• **Required actions**:
(a) Please say whether each statement below agrees with the mango pico de gallo recipe. Answer yes or no for each and quote the deciding words of the recipe. (i) The dish is ready in 10 minutes. (ii) Mango is one of the traditional ingredients of Pico de Gallo. (iii) The ingredients are tossed in vinegar.
(b) Output the passage of the mango pico de gallo recipe starting with "Pico de Gallo or" and going on through "Indian Kachumber .".
(c) Pick up the mango pico de gallo recipe after its last sentence and continue it.

This Mango Pico de Gallo is a tropical twist on the original Pico de Gallo recipe! Juicy mangoes, fresh tomatoes, crisp red onion, spicy jalapeno peppers and fresh cilantro are tossed in fresh lime juice to make this colourful salsa.
It’s naturally vegan, gluten-free and ready in 10 minutes . Serve as an appetizer or side dish.
I love it with these Air Fryer Fajitas !

- What is Pico de Gallo?
- Ingredients
- How to make Mango Pico de Gallo Recipe
- Serving Suggestion
- Storage
- Other Mango Recipes
Juicy mangoes provide a fun twist and hint of sweetness to this Pico de Gallo.
I love variations of mango salsa recipes and this Mango, Avocado, Pineapple salsa is one of my go-to recipes every summer! It’s the perfect salsa with just about any Mexican recipes.
What is Pico de Gallo?
Pico de Gallo or Salsa Fresca, salsa bandera, or salsa cruda is a classic recipe. The traditional ingredients are tomatoes, onions, serrano, cilantro and lime.
Pico de Gallo translates to “ rooster’s beak “. It is thought that because it was originally eaten by pinching between the thumb and index finger thus resembling the beak of a rooster.
Recipes with similarities in ingredients include Shirazi Salad (Persian Salad), Israeli Salad and Indian Kachumber .
This easy mango pico de gallo has the addition of fresh mangoes to provide a touch of sweetness to the spicy flavors of traditional pico de gallo recipes.

• **Given information**:
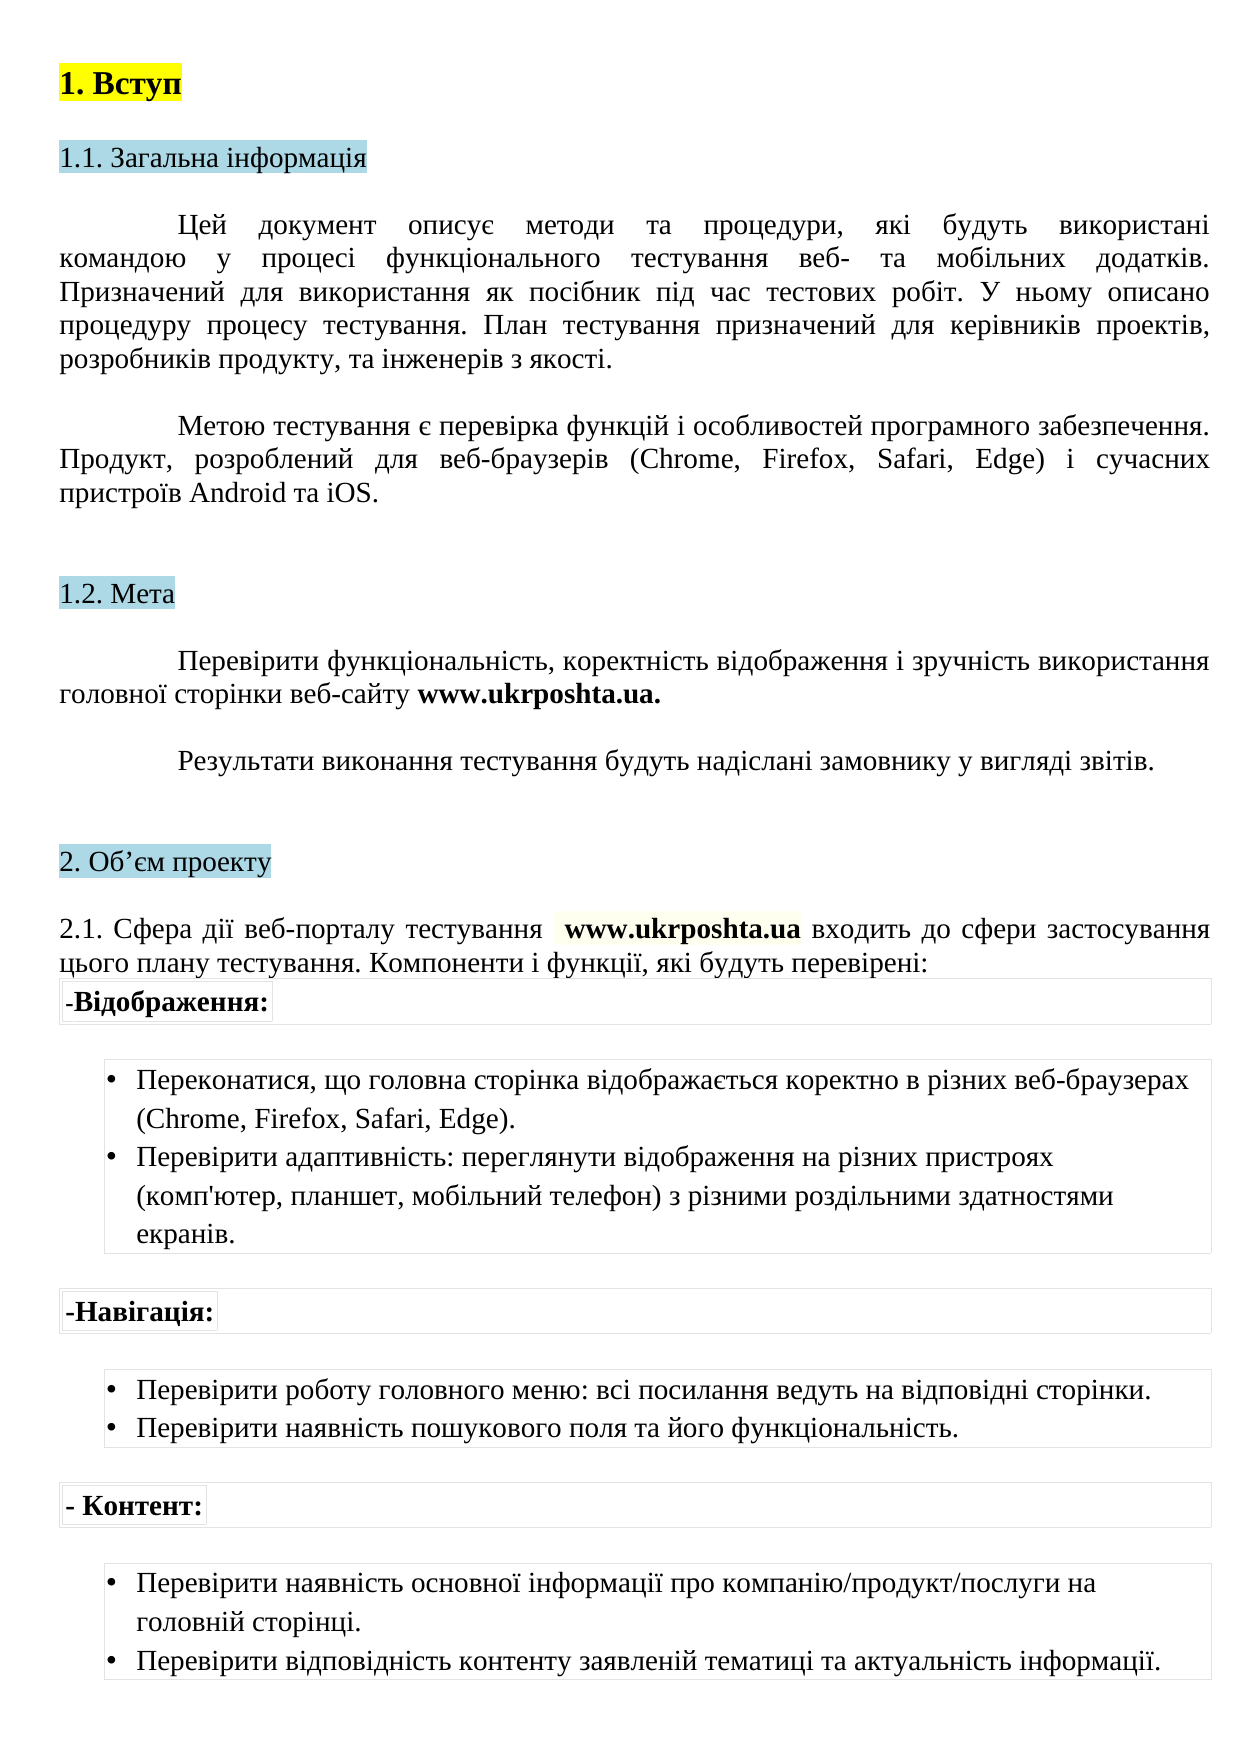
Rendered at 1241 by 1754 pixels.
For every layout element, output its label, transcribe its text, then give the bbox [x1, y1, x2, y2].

• **Exercise results**:
(a)
(i) Yes: "ready in 10 minutes"
(ii) No: "The traditional ingredients are tomatoes, onions, serrano, cilantro and lime."
(iii) No: "tossed in fresh lime juice"

(b)
Pico de Gallo or Salsa Fresca, salsa bandera, or salsa cruda is a classic recipe. The traditional ingredients are tomatoes, onions, serrano, cilantro and lime.
Pico de Gallo translates to “ rooster’s beak “. It is thought that because it was originally eaten by pinching between the thumb and index finger thus resembling the beak of a rooster.
Recipes with similarities in ingredients include Shirazi Salad (Persian Salad), Israeli Salad and Indian Kachumber .

(c)
Ingredients
Full ingredients with measurements are available in the recipe card below at the end of this post
Mango – look for a ripe sweet mango. A little give when pressing is ok but if it feels too soft it isn’t suitable to use here
Too ripe mangoes will have soft flesh that is not suitable for cutting
Use any soft mangoes you have to make homemade mango pulp
Tomatoes – I have used salad tomatoes
You can use cherry tomatoes, roma tomatoes, plum tomatoes, grape tomatoes – all work well
Onions – you can use either red or white onions. I prefer red as they are sweeter and mellow when eaten raw
Jalapeño peppers – you need to use fresh chilies for the best results
Alternatively use serrano peppers – note that serrano chiles are hotter than jalapeno!
Another option is to use habanero pepper to make a Mango Habanero Salsa
If you want to avoid spice but still benefit from the peppery flavour, you can sub in a red bell pepper or green pepper.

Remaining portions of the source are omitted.